Nope, not recent no. Tish isn't back at Elstree yet.

----------


## true.moon

cool pictures please reply to my post in celebrity fame acadamy it is really bugging me

----------


## Treacle

I don't really post there but you can't really tell people where to post  :Smile:

----------


## ~*~Leanne~*~

these pics are cool especially the sharon one

----------


## crazygirl

where do you get these pics from

----------


## kirsty_g

those pictures are good

----------


## shannisrules

they look good where did you get them from?

----------


## Jessie Wallace

These are brilliant, i love them.

----------


## hannah-mj

where did ya get em from? they are really good  :Big Grin:

----------


## Jessie Wallace

I expect she went up ther and took them herself!

----------


## hannah-mj

> I expect she went up ther and took them herself!


god lucky person   :Roll Eyes (Sarcastic):

----------


## Treacle

I didn't go up there myself actually I got them from somebody I know who did take them. I have been down there though but I've not seen Jessie or Shane go in.
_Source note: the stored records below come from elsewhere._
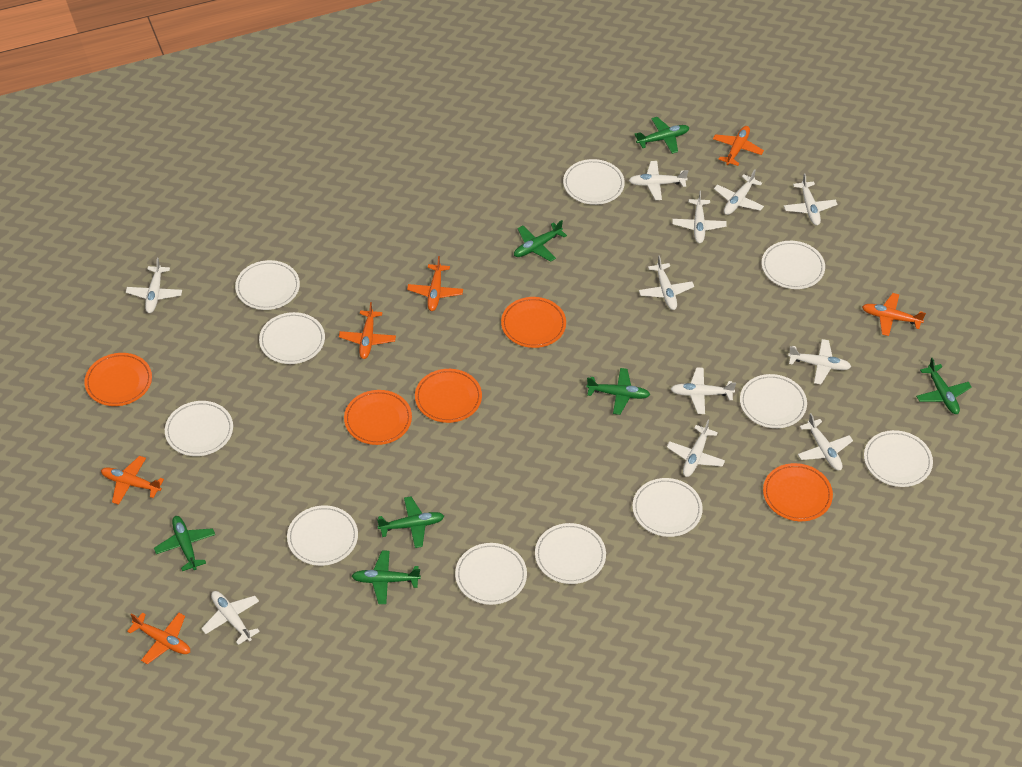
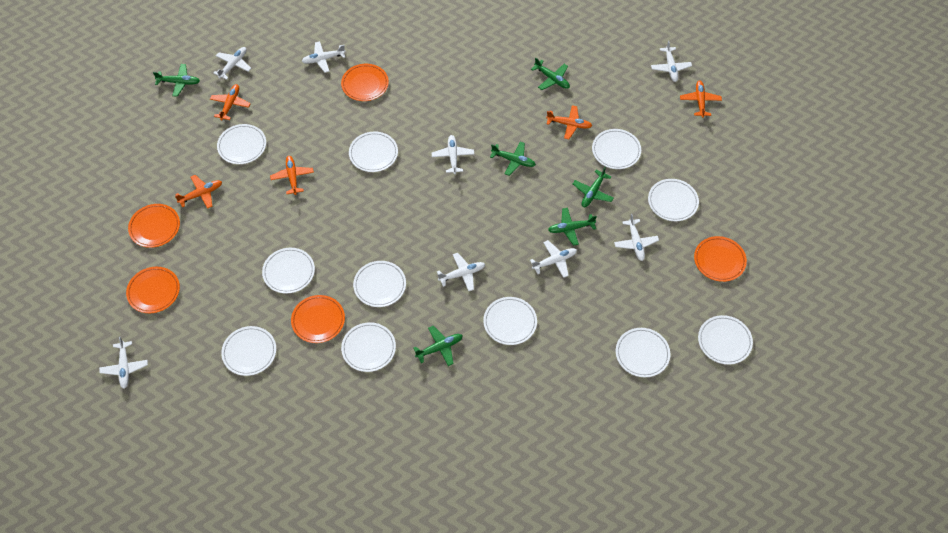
green plane: 7 -> 6
orange plane: 6 -> 5
white plane: 11 -> 8

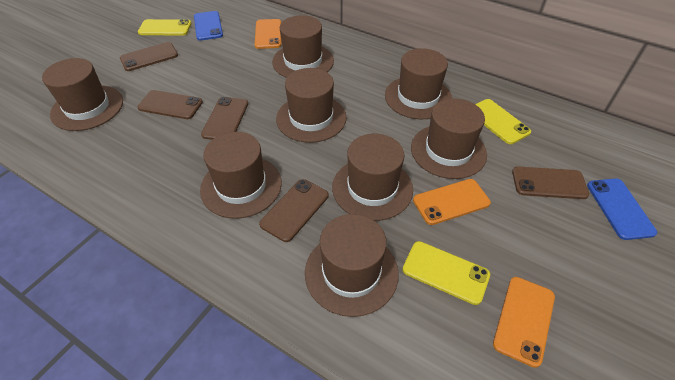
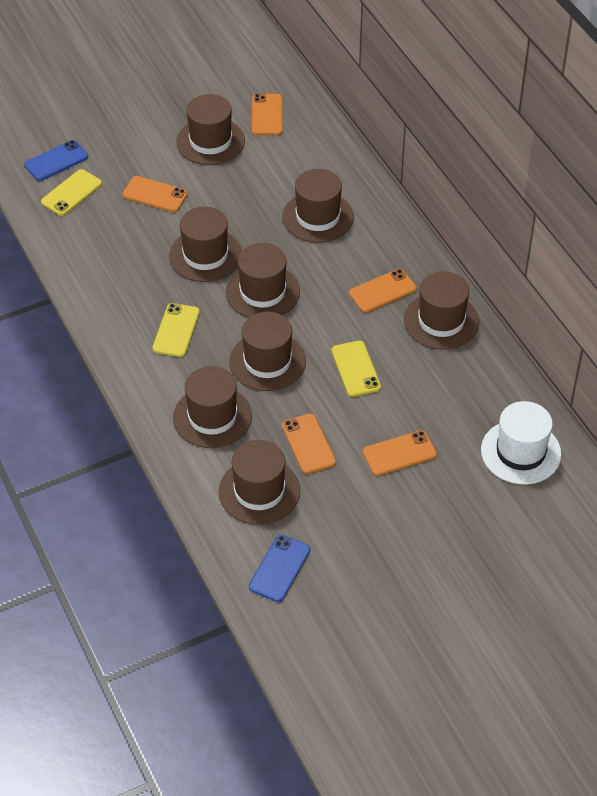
brown phone: 5 -> 0
orange phone: 3 -> 5
white hat: 0 -> 1

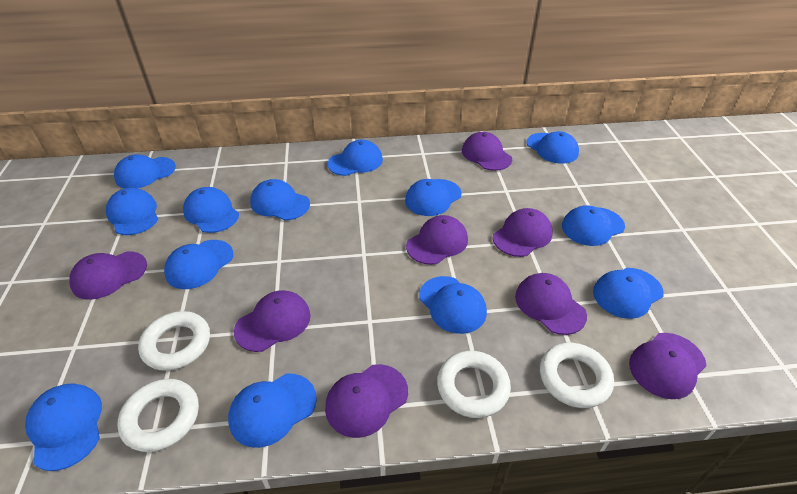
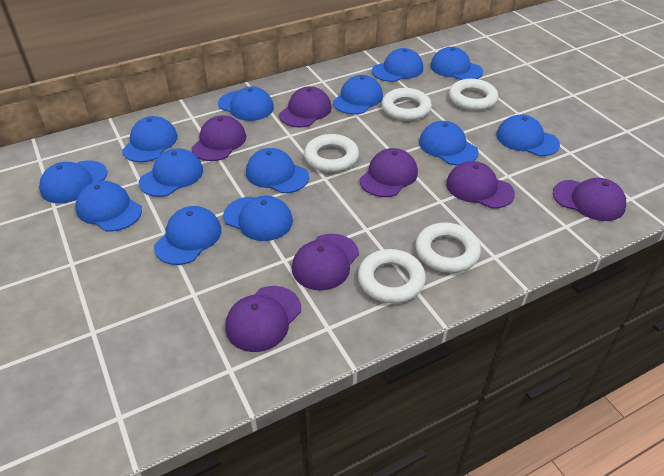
purple cap: 8 -> 7
white ring: 4 -> 5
I've seen others go in though and I don't like Alfie Moon anymore so I wouldn't want to see Shane go in anyways!  :Big Grin:

----------


## Kim

Great pics.

----------


## samantha nixon

these pics are really good and letitia looks really pritty in the pic of her but i think she looks like beth cordingly

----------


## Jessie Wallace

Hope to get some of my own soon.

----------


## xcutiekatiex

these pics are wiked

----------


## kirstienod

there brill thanks for posting

----------